*EXCERPT TO READ*:

I contribute to the American Chestnut Foundation, and their long term breeding program. Several (semi-resistant) backcrossed American-Chinese hybrids are planted on the Mall in Washington DC, as a memorial to Department of Agriculture staff who lost their lives in Afghanistan.


----------



## David LaFerney (Jan 14, 2009)

Are they a good nectar source or pollen - or both?


----------



## JWChesnut (Jul 31, 2013)

David LaFerney said:


> Are they a good nectar source or pollen - or both?


This page has good info: http://www.honeytraveler.com/single-flower-honey/chestnut-honey/

I have been gifted many small jars of gourmet Italian Chestnut honey -- it is very dark and viscous, with a strong and lingering taste. It is a sought after flavor in Europe.


----------



## David LaFerney (Jan 14, 2009)

Thanks.


----------



## buffaloeletric (Mar 11, 2010)

I've been wondering why my bees hadn't been working the clover and buckwheat in my yard. I looked across the road today and noticed two huge sweet chestnut trees in bloom across the road on the ridge. Guess maybe that's where they are going. Anyone have experience on if bees will bypass the white clover for sweet chestnut?

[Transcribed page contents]
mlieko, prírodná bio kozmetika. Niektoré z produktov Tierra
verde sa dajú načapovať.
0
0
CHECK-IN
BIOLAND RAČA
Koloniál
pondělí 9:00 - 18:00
---
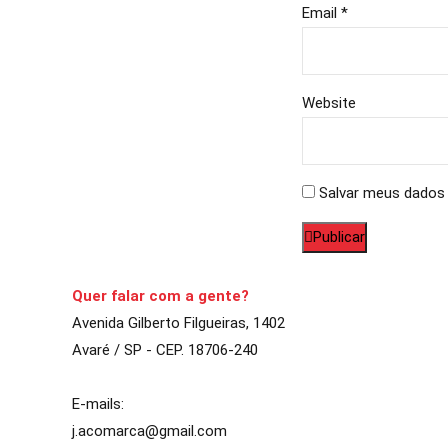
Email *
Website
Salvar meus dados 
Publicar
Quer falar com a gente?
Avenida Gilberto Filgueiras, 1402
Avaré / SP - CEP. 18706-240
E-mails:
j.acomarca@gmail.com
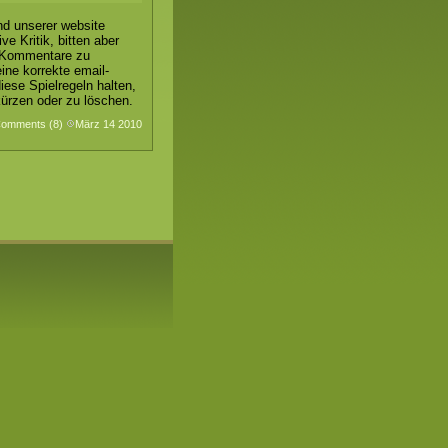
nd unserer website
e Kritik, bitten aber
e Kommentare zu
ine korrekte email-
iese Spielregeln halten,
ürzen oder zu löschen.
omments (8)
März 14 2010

*ASSIGNMENT 1*:
In the records, repeat the lines from the one containing "nd unserer website" up to and including the one containing "März 14 2010".
*ASSIGNMENT 2*:
Carry on the forum discussion about chestnut trees and bees from the point where it stops.

*FINAL ANSWER 1*:
nd unserer website
e Kritik, bitten aber
e Kommentare zu
ine korrekte email-
iese Spielregeln halten,
ürzen oder zu löschen.
omments (8)
März 14 2010

*FINAL ANSWER 2*:
----------



## MariahK (Dec 28, 2014)

After smelling the flowers I had to google the honey, the smell is not great it honestly smells like semen, hopefully the honey doesn't smell like the flowers


----------



## buffaloeletric (Mar 11, 2010)

MariahK said:


> After smelling the flowers I had to google the honey, the smell is not great it honestly smells like semen, hopefully the honey doesn't smell like the flowers


haha, thats how I was able to spot the two across the road from me. I smelled them and knew they had to be around.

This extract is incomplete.